The first, very basic, consideration is time. A modern stage play for touring normally lasts no more than two and a half hours - including a fifteen minute interval. Cast sizes are limited: many small-scale touring companies cannot employ more than five actors.

With these constraints in mind, I work out the bare bones of the plot. I try to identify the main themes and concerns. Then I search for features that are specially suited to the stage. In Sunset Song the novel’s narrative voice readily turns into a very effective chorus. However, the constant presence of the Standing Stones, and Chris’s affinity with them, is not nearly so useful theatrically. Some characters and incidents are indispensable, others can be dropped without major damage to the main story - for example, Chris’s younger brothers are easy to lose, and in the end so is John Brigson. Sometimes several characters can be made into a single composite figure.

I try to create possible patterns of character-doubling for the actors, to exploit this necessity in a way that make theatrical sense, either by deliberate contrast of personalities, or by implying an underlying association. A suitable point must be found to place the interval in the play, at a moment of dramatic change and decision, and which makes an audience want to know what will happen in Act 2.

I believe language is very important. I try to use the rhythms and imagery of the novelist wherever possible, the special features of language which bring colour and life via speech. I try to build dialogue, conversation, argument and commentary from these.
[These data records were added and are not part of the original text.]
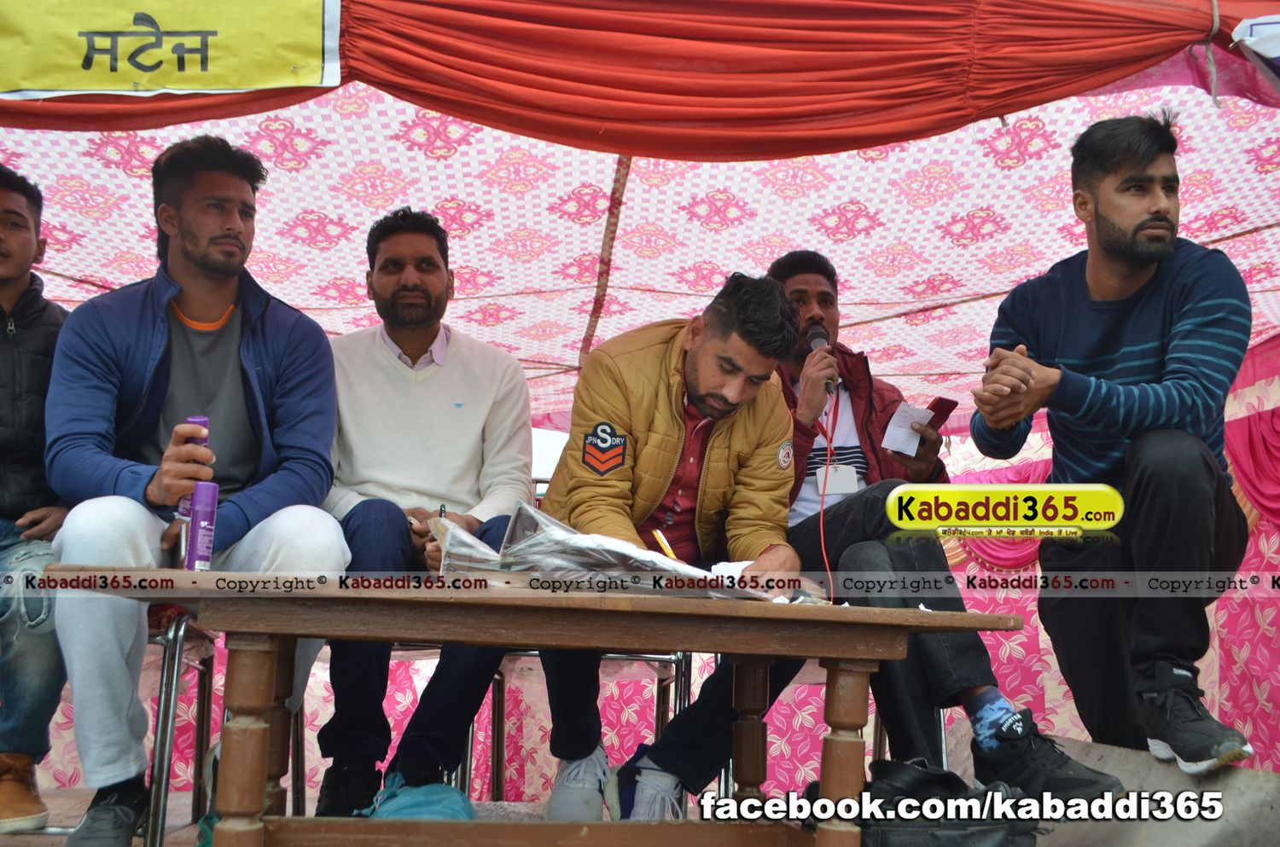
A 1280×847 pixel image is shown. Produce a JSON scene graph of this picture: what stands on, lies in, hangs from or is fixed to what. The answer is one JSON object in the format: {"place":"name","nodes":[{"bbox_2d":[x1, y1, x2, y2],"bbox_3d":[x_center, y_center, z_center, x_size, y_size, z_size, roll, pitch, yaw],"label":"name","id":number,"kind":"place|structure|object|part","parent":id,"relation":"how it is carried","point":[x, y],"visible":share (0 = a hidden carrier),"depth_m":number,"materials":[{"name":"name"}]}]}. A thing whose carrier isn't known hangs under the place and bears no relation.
{"place":"outdoors","nodes":[
{"label":"outdoors","id":0,"kind":"place"},
{"bbox_2d":[0,723,1279,846],"label":"ground","id":1,"kind":"structure","parent":0,"point":[695,813],"materials":[{"name":"grey"}]},
{"bbox_2d":[0,165,74,833],"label":"man","id":2,"kind":"object","parent":1,"relation":"on","point":[20,290],"visible":0.8,"depth_m":3.24},
{"bbox_2d":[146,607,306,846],"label":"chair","id":3,"kind":"object","parent":1,"relation":"on","point":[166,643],"visible":0.41,"depth_m":3.41,"materials":[{"name":"metal"}]},
{"bbox_2d":[44,133,344,843],"bbox_3d":[-0.885,0.111,3.119,0.593,1.380,0.778,1,-5,-4],"label":"man","id":4,"kind":"object","parent":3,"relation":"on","point":[249,359],"visible":0.92,"depth_m":3.01},
{"bbox_2d":[178,413,209,521],"bbox_3d":[-0.798,0.088,2.786,0.054,0.218,0.055,1,-5,-4],"label":"spray can","id":5,"kind":"object","parent":4,"relation":"in","point":[204,421],"visible":0.3,"depth_m":2.77,"materials":[{"name":"purple metal"}]},
{"bbox_2d":[358,773,477,819],"bbox_3d":[-0.456,0.813,3.213,0.263,0.160,0.273,1,-5,-4],"label":"plastic bag","id":6,"kind":"object","parent":1,"relation":"on","point":[429,788],"visible":0.67,"depth_m":3.17,"materials":[{"name":"plastic"}]},
{"bbox_2d":[44,564,1023,846],"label":"wooden table","id":7,"kind":"object","parent":1,"relation":"on","point":[592,601],"visible":0.98,"depth_m":2.61,"materials":[{"name":"brown wood"}]},
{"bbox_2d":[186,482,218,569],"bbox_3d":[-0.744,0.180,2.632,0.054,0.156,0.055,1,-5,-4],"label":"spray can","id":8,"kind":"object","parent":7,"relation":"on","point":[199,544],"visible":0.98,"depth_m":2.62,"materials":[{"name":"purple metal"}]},
{"bbox_2d":[431,499,776,596],"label":"papers","id":9,"kind":"object","parent":7,"relation":"on","point":[622,564],"visible":0.79,"depth_m":2.64,"materials":[{"name":"white paper"}]},
{"bbox_2d":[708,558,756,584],"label":"tissue","id":10,"kind":"object","parent":7,"relation":"on","point":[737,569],"visible":0.41,"depth_m":2.98,"materials":[{"name":"white paper"}]},
{"label":"table leg","id":11,"kind":"part","parent":7,"relation":"part of","materials":[{"name":"brown wood"}]},
{"bbox_2d":[463,649,690,808],"bbox_3d":[-0.137,0.708,4.031,0.518,0.735,0.492,1,-5,-4],"label":"chair","id":12,"kind":"object","parent":1,"relation":"on","point":[662,660],"visible":0.31,"depth_m":3.95,"materials":[{"name":"metal"}]},
{"bbox_2d":[313,208,534,819],"bbox_3d":[-0.494,0.194,3.561,0.569,1.363,0.745,1,-5,-4],"label":"man","id":13,"kind":"object","parent":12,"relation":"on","point":[451,384],"visible":0.91,"depth_m":3.44},
{"bbox_2d":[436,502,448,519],"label":"pen","id":14,"kind":"object","parent":13,"relation":"in","point":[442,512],"visible":0.39,"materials":[{"name":"black metal"}]},
{"bbox_2d":[532,267,811,816],"bbox_3d":[0.060,0.255,3.474,0.626,1.216,0.767,-2,-5,26],"label":"man","id":15,"kind":"object","parent":12,"relation":"on","point":[715,393],"visible":0.86,"depth_m":3.37},
{"bbox_2d":[651,528,678,559],"bbox_3d":[0.054,0.250,2.970,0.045,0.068,0.088,2,-5,-16],"label":"pen","id":16,"kind":"object","parent":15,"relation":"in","point":[657,534],"visible":0.64,"depth_m":2.96,"materials":[{"name":"yellow"}]},
{"bbox_2d":[716,657,948,800],"bbox_3d":[0.463,0.740,3.943,0.529,0.658,0.471,1,-5,-4],"label":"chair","id":17,"kind":"object","parent":1,"relation":"on","point":[943,732],"visible":0.21,"depth_m":3.86,"materials":[{"name":"metal"}]},
{"bbox_2d":[762,255,1125,795],"bbox_3d":[0.581,0.206,3.699,0.555,1.278,1.004,2,-5,-18],"label":"man","id":18,"kind":"object","parent":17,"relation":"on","point":[802,290],"visible":0.67,"depth_m":3.53},
{"bbox_2d":[804,324,836,390],"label":"microphone","id":19,"kind":"object","parent":18,"relation":"in","point":[817,341],"visible":0.64,"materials":[{"name":"black metal"}]},
{"bbox_2d":[815,392,836,601],"bbox_3d":[0.470,0.257,3.903,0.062,0.596,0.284,1,-5,-4],"label":"red cable","id":20,"kind":"object","parent":19,"relation":"attached to","point":[823,544],"visible":0.87,"depth_m":3.92,"materials":[{"name":"red plastic"}]},
{"bbox_2d":[880,401,935,457],"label":"paper","id":21,"kind":"object","parent":18,"relation":"in","point":[912,443],"visible":0.73,"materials":[{"name":"white paper"}]},
{"bbox_2d":[924,395,958,429],"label":"smartphone","id":22,"kind":"object","parent":18,"relation":"in","point":[948,406],"visible":0.74,"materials":[{"name":"red"}]},
{"bbox_2d":[849,759,1041,846],"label":"black bag","id":23,"kind":"object","parent":1,"relation":"on","point":[898,766],"visible":0.9,"depth_m":2.78,"materials":[{"name":"black"}]},
{"bbox_2d":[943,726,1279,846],"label":"concrete step","id":24,"kind":"object","parent":1,"relation":"on","point":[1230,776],"visible":0.6,"depth_m":3.29,"materials":[{"name":"grey concrete"}]},
{"bbox_2d":[962,112,1258,774],"bbox_3d":[1.046,0.026,3.363,0.606,1.385,0.847,1,-5,-4],"label":"man","id":25,"kind":"object","parent":24,"relation":"on","point":[1108,221],"visible":0.99,"depth_m":3.23},
{"bbox_2d":[17,334,1278,801],"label":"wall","id":26,"kind":"structure","parent":0,"point":[1050,697],"depth_m":5.32,"materials":[{"name":"pink fabric"}]},
{"bbox_2d":[0,54,1279,417],"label":"tent canopy","id":27,"kind":"object","parent":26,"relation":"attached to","point":[965,208],"visible":0.58,"depth_m":4.60,"materials":[{"name":"fabric"}]},
{"bbox_2d":[2,0,1279,159],"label":"red canopy","id":28,"kind":"object","parent":27,"relation":"attached to","point":[882,139],"visible":0.96,"depth_m":3.08,"materials":[{"name":"red fabric"}]},
{"bbox_2d":[0,0,343,101],"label":"yellow banner","id":29,"kind":"object","parent":28,"relation":"attached to","point":[314,80],"visible":0.98,"depth_m":2.97,"materials":[{"name":"yellow"}]},
{"bbox_2d":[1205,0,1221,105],"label":"rope","id":30,"kind":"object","parent":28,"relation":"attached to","point":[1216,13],"visible":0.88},
{"bbox_2d":[1231,15,1279,90],"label":"white banner","id":31,"kind":"object","parent":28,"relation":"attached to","point":[1256,33],"visible":1,"depth_m":2.99,"materials":[{"name":"white"}]},
{"bbox_2d":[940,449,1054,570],"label":"red curtain","id":32,"kind":"object","parent":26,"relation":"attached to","point":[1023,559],"visible":0.2,"depth_m":5.85,"materials":[{"name":"pink fabric"}]},
{"bbox_2d":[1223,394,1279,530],"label":"red curtain","id":33,"kind":"object","parent":26,"relation":"attached to","point":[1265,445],"visible":0.59,"depth_m":5.40,"materials":[{"name":"pink fabric"}]}
]}

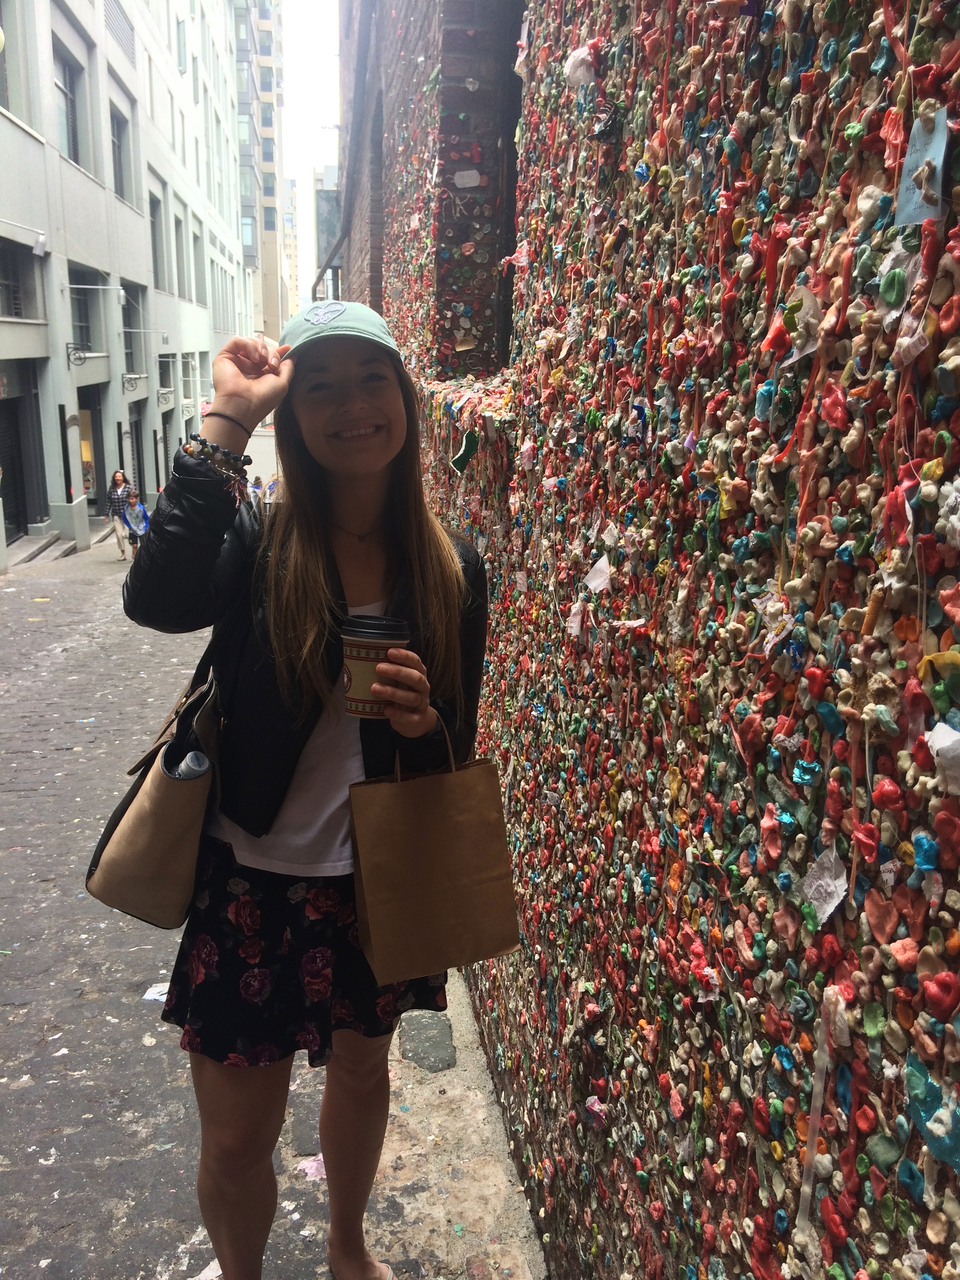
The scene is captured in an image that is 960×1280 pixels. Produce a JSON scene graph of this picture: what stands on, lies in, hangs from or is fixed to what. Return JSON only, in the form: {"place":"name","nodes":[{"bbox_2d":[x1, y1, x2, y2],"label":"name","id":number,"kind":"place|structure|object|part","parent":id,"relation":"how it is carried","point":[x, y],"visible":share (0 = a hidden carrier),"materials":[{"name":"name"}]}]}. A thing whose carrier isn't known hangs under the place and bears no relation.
{"place":"outdoors","nodes":[
{"label":"outdoors","id":0,"kind":"place"},
{"bbox_2d":[0,0,247,560],"label":"white building","id":1,"kind":"structure","parent":0,"point":[82,186],"materials":[{"name":"white paint"}]},
{"bbox_2d":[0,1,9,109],"label":"window","id":2,"kind":"structure","parent":1,"relation":"in","point":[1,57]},
{"bbox_2d":[0,238,39,319],"label":"window","id":3,"kind":"structure","parent":1,"relation":"in","point":[14,297],"materials":[{"name":"grey glass"}]},
{"bbox_2d":[0,369,41,540],"label":"doorway","id":4,"kind":"structure","parent":1,"relation":"in","point":[14,499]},
{"bbox_2d":[32,230,47,256],"label":"wall lamp","id":5,"kind":"object","parent":1,"relation":"attached to","point":[40,240],"visible":0.98,"materials":[{"name":"white metal"}]},
{"bbox_2d":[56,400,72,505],"label":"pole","id":6,"kind":"object","parent":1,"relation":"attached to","point":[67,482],"visible":0.73,"materials":[{"name":"black metal"}]},
{"bbox_2d":[52,44,82,165],"label":"window","id":7,"kind":"structure","parent":1,"relation":"in","point":[70,143],"materials":[{"name":"grey glass"}]},
{"bbox_2d":[66,340,89,365],"label":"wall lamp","id":8,"kind":"object","parent":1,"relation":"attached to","point":[80,359],"visible":0.98,"materials":[{"name":"black metal"}]},
{"bbox_2d":[68,264,101,355],"label":"window","id":9,"kind":"structure","parent":1,"relation":"in","point":[80,299],"materials":[{"name":"glass"}]},
{"bbox_2d":[77,386,105,513],"label":"doorway","id":10,"kind":"structure","parent":1,"relation":"in","point":[80,410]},
{"bbox_2d":[66,281,128,299],"label":"wall lamp","id":11,"kind":"object","parent":1,"relation":"attached to","point":[80,286],"visible":0.98,"materials":[{"name":"metal"}]},
{"bbox_2d":[109,105,129,201],"label":"window","id":12,"kind":"structure","parent":1,"relation":"in","point":[120,162],"materials":[{"name":"grey glass"}]},
{"bbox_2d":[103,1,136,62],"label":"vent grille","id":13,"kind":"object","parent":1,"relation":"in","point":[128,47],"visible":0.64,"materials":[{"name":"metal"}]},
{"bbox_2d":[121,372,143,393],"label":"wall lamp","id":14,"kind":"object","parent":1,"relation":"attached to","point":[130,380],"visible":0.98,"materials":[{"name":"black"}]},
{"bbox_2d":[121,281,145,376],"label":"window","id":15,"kind":"structure","parent":1,"relation":"in","point":[130,337],"materials":[{"name":"glass"}]},
{"bbox_2d":[127,398,145,504],"label":"door","id":16,"kind":"structure","parent":1,"relation":"in","point":[135,423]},
{"bbox_2d":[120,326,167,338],"label":"wall lamp","id":17,"kind":"object","parent":1,"relation":"attached to","point":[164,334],"visible":0.97,"materials":[{"name":"metal"}]},
{"bbox_2d":[149,193,165,289],"label":"window","id":18,"kind":"structure","parent":1,"relation":"in","point":[154,243],"materials":[{"name":"grey glass"}]},
{"bbox_2d":[157,386,174,407],"label":"wall lamp","id":19,"kind":"object","parent":1,"relation":"attached to","point":[164,396],"visible":0.97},
{"bbox_2d":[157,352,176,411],"label":"window","id":20,"kind":"structure","parent":1,"relation":"in","point":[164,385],"materials":[{"name":"grey"}]},
{"bbox_2d":[173,215,188,298],"label":"window","id":21,"kind":"structure","parent":1,"relation":"in","point":[180,262],"materials":[{"name":"grey glass"}]},
{"bbox_2d":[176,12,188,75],"label":"window","id":22,"kind":"structure","parent":1,"relation":"in","point":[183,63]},
{"bbox_2d":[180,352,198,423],"label":"window","id":23,"kind":"structure","parent":1,"relation":"in","point":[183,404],"materials":[{"name":"white"}]},
{"bbox_2d":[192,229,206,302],"label":"window","id":24,"kind":"structure","parent":1,"relation":"in","point":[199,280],"materials":[{"name":"grey glass"}]},
{"bbox_2d":[229,0,286,344],"label":"tall building","id":25,"kind":"structure","parent":0,"point":[273,216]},
{"bbox_2d":[0,523,547,1279],"label":"street","id":26,"kind":"structure","parent":0,"point":[128,1074],"materials":[{"name":"grey stone"}]},
{"bbox_2d":[4,530,71,568],"label":"step","id":27,"kind":"structure","parent":26,"relation":"on","point":[48,541],"materials":[{"name":"grey stone"}]},
{"bbox_2d":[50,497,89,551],"label":"concrete block","id":28,"kind":"object","parent":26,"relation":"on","point":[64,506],"visible":0.92,"materials":[{"name":"grey concrete"}]},
{"bbox_2d":[106,469,138,561],"label":"woman","id":29,"kind":"object","parent":26,"relation":"on","point":[114,499],"visible":0.88},
{"bbox_2d":[121,489,150,554],"label":"child","id":30,"kind":"object","parent":26,"relation":"on","point":[135,506],"visible":0.83},
{"bbox_2d":[142,981,170,1002],"label":"paper scrap","id":31,"kind":"object","parent":26,"relation":"on","point":[164,996],"visible":0.49,"materials":[{"name":"white paper"}]},
{"bbox_2d":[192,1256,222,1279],"label":"paper scrap","id":32,"kind":"object","parent":26,"relation":"on","point":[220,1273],"visible":0.56,"materials":[{"name":"white paper"}]},
{"bbox_2d":[249,475,263,506],"label":"person","id":33,"kind":"object","parent":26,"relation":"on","point":[257,488],"visible":0.55},
{"bbox_2d":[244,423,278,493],"label":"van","id":34,"kind":"object","parent":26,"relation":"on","point":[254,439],"visible":0.37,"materials":[{"name":"white"}]},
{"bbox_2d":[263,474,278,507],"label":"person","id":35,"kind":"object","parent":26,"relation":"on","point":[270,488],"visible":0.71},
{"bbox_2d":[123,292,491,1274],"label":"woman","id":36,"kind":"object","parent":26,"relation":"on","point":[317,466],"visible":0.97},
{"bbox_2d":[85,667,223,928],"label":"handbag","id":37,"kind":"object","parent":36,"relation":"hanging from","point":[138,808],"visible":0.76,"materials":[{"name":"beige leather"}]},
{"bbox_2d":[168,749,210,778],"label":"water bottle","id":38,"kind":"object","parent":37,"relation":"in","point":[193,762],"visible":0.41,"materials":[{"name":"plastic"}]},
{"bbox_2d":[340,614,411,718],"label":"coffee cup","id":39,"kind":"object","parent":36,"relation":"in","point":[357,662],"visible":0.89,"materials":[{"name":"paper"}]},
{"label":"lid","id":40,"kind":"part","parent":39,"relation":"part of","materials":[{"name":"black plastic"}]},
{"bbox_2d":[346,718,519,987],"label":"paper bag","id":41,"kind":"object","parent":36,"relation":"in","point":[439,842],"visible":0.99,"materials":[{"name":"brown paper"}]},
{"label":"handle","id":42,"kind":"part","parent":41,"relation":"part of","materials":[{"name":"brown paper"}]},
{"bbox_2d":[296,1153,325,1180],"label":"paper scrap","id":43,"kind":"object","parent":26,"relation":"on","point":[312,1171],"visible":0.58,"materials":[{"name":"pink paper"}]},
{"bbox_2d":[397,1013,456,1071],"label":"stone","id":44,"kind":"object","parent":26,"relation":"in","point":[444,1044],"visible":0.91,"materials":[{"name":"grey stone"}]},
{"bbox_2d":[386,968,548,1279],"label":"sidewalk","id":45,"kind":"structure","parent":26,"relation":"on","point":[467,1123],"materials":[{"name":"grey concrete"}]},
{"bbox_2d":[281,172,298,326],"label":"distant building","id":46,"kind":"structure","parent":0,"point":[296,305],"materials":[{"name":"brick"}]},
{"bbox_2d":[278,0,341,315],"label":"sky","id":47,"kind":"structure","parent":0,"point":[317,22],"materials":[{"name":"white"}]},
{"bbox_2d":[311,163,341,302],"label":"distant building","id":48,"kind":"structure","parent":0,"point":[320,227],"materials":[{"name":"grey"}]},
{"bbox_2d":[334,0,959,1279],"label":"brick wall","id":49,"kind":"structure","parent":0,"point":[565,1130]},
{"bbox_2d":[449,428,479,473],"label":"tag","id":50,"kind":"object","parent":49,"relation":"attached to","point":[460,461],"visible":0.98,"materials":[{"name":"green"}]},
{"bbox_2d":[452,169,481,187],"label":"paper scrap","id":51,"kind":"object","parent":49,"relation":"attached to","point":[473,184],"visible":0.98,"materials":[{"name":"white paper"}]},
{"bbox_2d":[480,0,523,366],"label":"window","id":52,"kind":"structure","parent":49,"relation":"in","point":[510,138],"materials":[{"name":"brown"}]},
{"bbox_2d":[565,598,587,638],"label":"paper scrap","id":53,"kind":"object","parent":49,"relation":"attached to","point":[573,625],"visible":0.95,"materials":[{"name":"white paper"}]},
{"bbox_2d":[563,39,599,88],"label":"paper scrap","id":54,"kind":"object","parent":49,"relation":"attached to","point":[584,55],"visible":0.85,"materials":[{"name":"white paper"}]},
{"bbox_2d":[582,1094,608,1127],"label":"gum wrapper","id":55,"kind":"object","parent":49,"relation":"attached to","point":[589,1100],"visible":0.87,"materials":[{"name":"pink paper"}]},
{"bbox_2d":[583,554,613,593],"label":"paper scrap","id":56,"kind":"object","parent":49,"relation":"attached to","point":[591,584],"visible":0.96,"materials":[{"name":"white paper"}]},
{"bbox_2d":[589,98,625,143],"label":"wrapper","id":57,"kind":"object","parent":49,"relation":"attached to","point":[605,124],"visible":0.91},
{"bbox_2d":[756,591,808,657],"label":"paper scrap","id":58,"kind":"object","parent":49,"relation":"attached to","point":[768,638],"visible":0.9,"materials":[{"name":"white paper"}]},
{"bbox_2d":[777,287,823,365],"label":"paper scrap","id":59,"kind":"object","parent":49,"relation":"attached to","point":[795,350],"visible":0.83,"materials":[{"name":"white paper"}]},
{"bbox_2d":[792,984,839,1250],"label":"strip","id":60,"kind":"object","parent":49,"relation":"attached to","point":[819,1087],"visible":0.91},
{"bbox_2d":[798,846,848,927],"label":"paper scrap","id":61,"kind":"object","parent":49,"relation":"attached to","point":[831,907],"visible":0.89,"materials":[{"name":"white paper"}]},
{"bbox_2d":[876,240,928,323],"label":"plastic wrapper","id":62,"kind":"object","parent":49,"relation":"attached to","point":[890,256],"visible":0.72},
{"bbox_2d":[891,104,950,228],"label":"paper tag","id":63,"kind":"object","parent":49,"relation":"attached to","point":[921,168],"visible":0.84,"materials":[{"name":"blue paper"}]},
{"bbox_2d":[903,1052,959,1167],"label":"piece","id":64,"kind":"object","parent":49,"relation":"attached to","point":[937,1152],"visible":0.89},
{"bbox_2d":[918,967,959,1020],"label":"chewing gum","id":65,"kind":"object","parent":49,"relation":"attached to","point":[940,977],"visible":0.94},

I try to avoid the trap of merely quoting lengthy descriptions of scenes, incidents and individuals: I prefer to show action and activity, and to employ non-naturalistic theatrical "short-hand" - multiple images of overlapping realities (see the treatment of Daftie Andy’s rampage). I don't shy away from inventing dialogue "in the style of" the novelist, if it's theatrically just; and I'm interested in coaxing verse or at least a consciously heightened and lyrical speech, from descriptive narrative. These sometimes become songs.

Sometimes it makes theatrical sense to shift the order of incidents to make a stronger impact - or simply to make things more easily understood. The play uses an open, fluid stage to travel freely and instantly in time and place, from Blawearie’s kitchen to the moor by the loch to Kinraddie kirk and anywhere else that the story has to go.

Theatre is collaborative: it's vital that all involved understand this, and that nobody' s contribution is beyond discussion and comment. Adapters - writers - must be ready to be flexible and open to suggestion and requests; prepared to explain in small detail what you're aiming for, and to deal with other contributors whose skills are not literary - but whose creative instincts can be very powerful.

A large part of an actor’s work is in the space between the words, and behind the words. A writer should recognize that possibility.